AKC Allows Mixed-Breed to Enter Dog Show : Discovery News

"But finally, after 125 years of its existence, the American Kennel Club is letting mutts, or "All Americans," compete in AKC shows in their own category. The "All American" dogs won't be judged on breed standards, but instead on agility, rally and obedience."


----------



## bluefamily (Aug 8, 2007)

coooool!!!


----------



## wild_deuce03 (Aug 14, 2010)

That is very freaking cool!!!!

Comments like this one below (posted at the bottom of the link) are what irritate me. It's this elitist attitude that some people have, "I have a purebred so I'm better than you!" Annoys the ever loving snot outta me!!!!
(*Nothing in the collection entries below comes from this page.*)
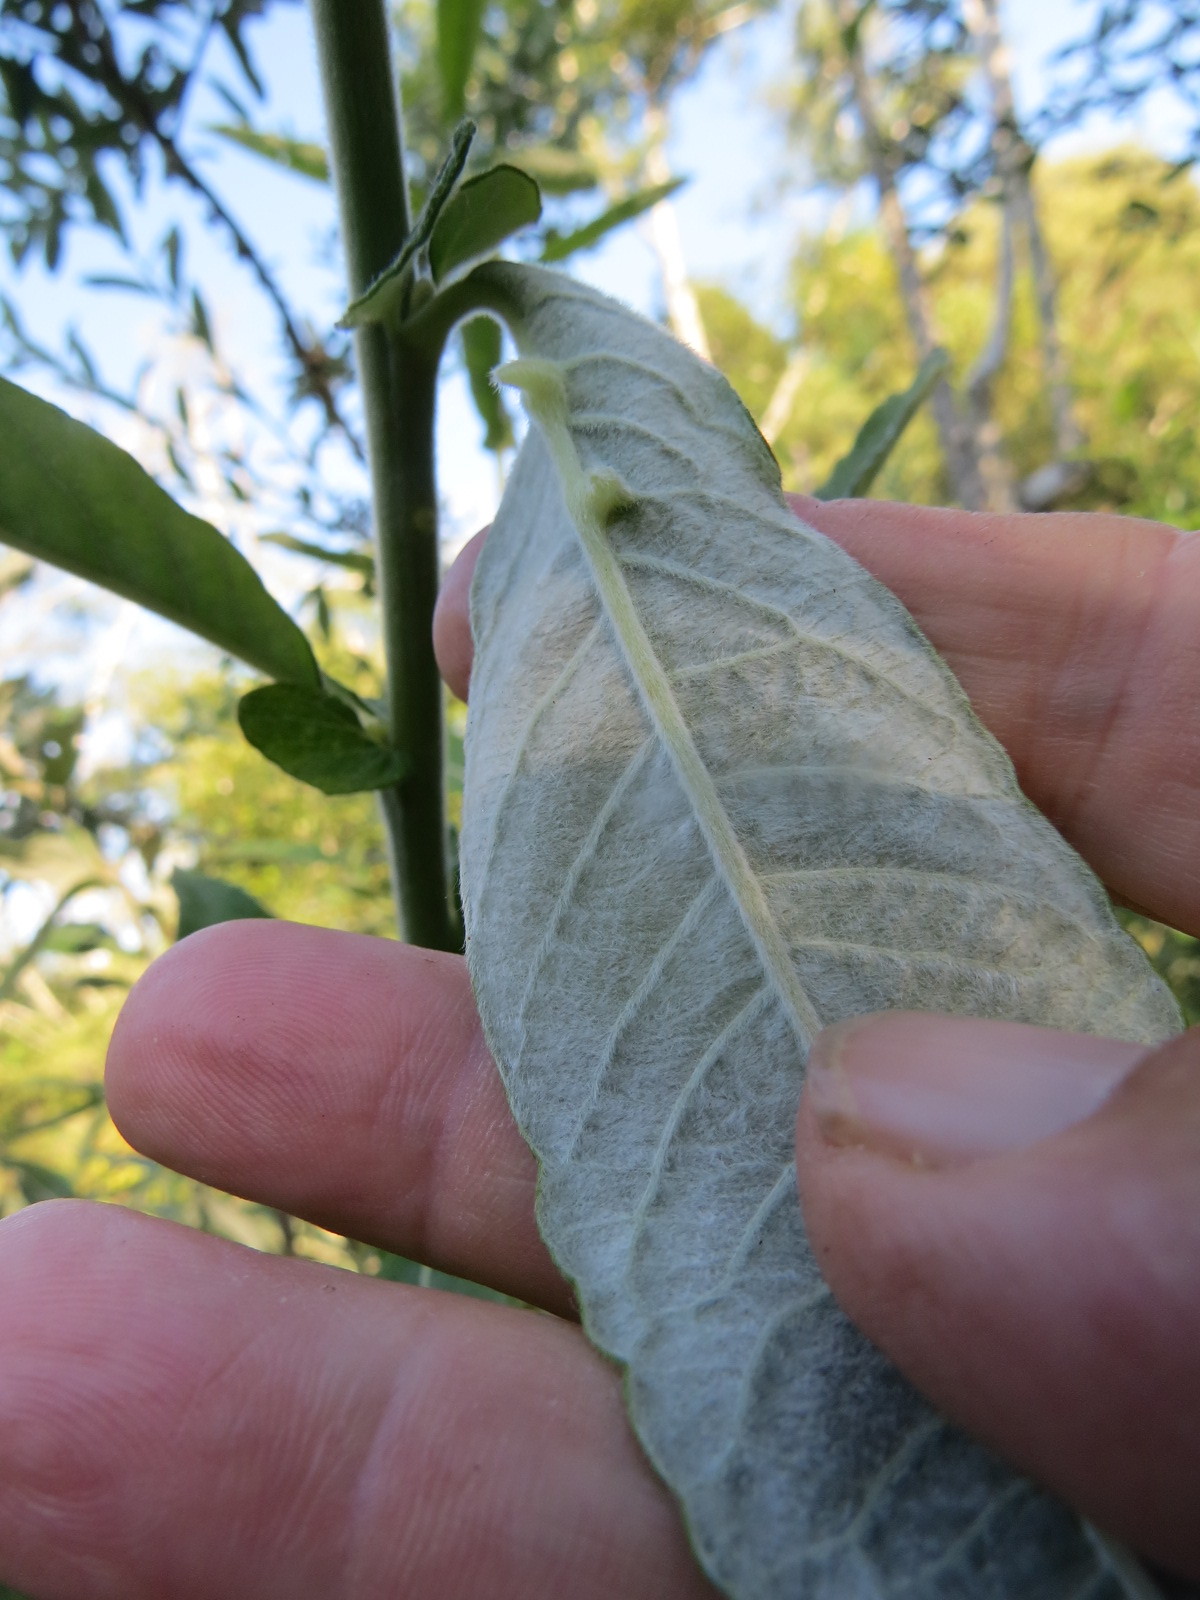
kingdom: Plantae
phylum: Tracheophyta
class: Magnoliopsida
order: Malpighiales
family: Salicaceae
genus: Salix
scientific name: Salix sitchensis
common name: Sitka willow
> UGH. Another bow to slob appeal.
> 
> Slob appeal has ruined most of television (how ironic that you mention you were watching "What Not to Wear"), it has ruined film, music... now this.
> 
> What's next, America? I know- let's re-record all Mozart.. no- all classical works with ukeleles and startup a "classical" radio station on XM.


----------



## American_Pit13 (Apr 23, 2007)

That is super great!


----------



## Pittielove29 (Dec 21, 2009)

Yep. It's awesome. Keona is a canine companion. We haven't been to any shows though. We're still in training.


----------



## Aireal (Jul 2, 2010)

ya i was excited when i heard about this! mutt lovers like me have more than just pets to ya know lol


----------



## geisthexe (Jan 18, 2007)

You guys are all crazy to think that cool that AKC is now doing this. The ONLY reason they are doing this is b/c they are trying to stay at the top of the water instead of continuing to drown. UKC has been taking contracts away from AKC for years now with other Registries around the world. FCI / CKC (canada) have both pulled out of AKC and is fully working with UKC. UKC started allowing MUTTS (AMBOR) to trial in sports that UKC offers. 

The President of the AKC quit AKC when they stated that Judges could not be dual judges with other organizations. He is now the President of the UKC and getting UKC on the map and moving forward. Love good working stuff when it is being done RIGHT!! 

JMO


----------



## william williamson (Feb 26, 2006)

that'll be news for the bully crowd.now they can show in AKC.
in the pit bull mix arena.


----------



## teasha (Aug 3, 2010)

wild_deuce03 said:


> That is very freaking cool!!!!
> 
> Comments like this one below (posted at the bottom of the link) are what irritate me. It's this elitist attitude that some people have, "I have a purebred so I'm better than you!" Annoys the ever loving snot outta me!!!!


I agree wholeheartedly. Mutts are just as good as purebreds


----------



## coppermare (Jun 25, 2010)

AKC is all about money. Always has been. Then again, arent most organization's or clubs?


----------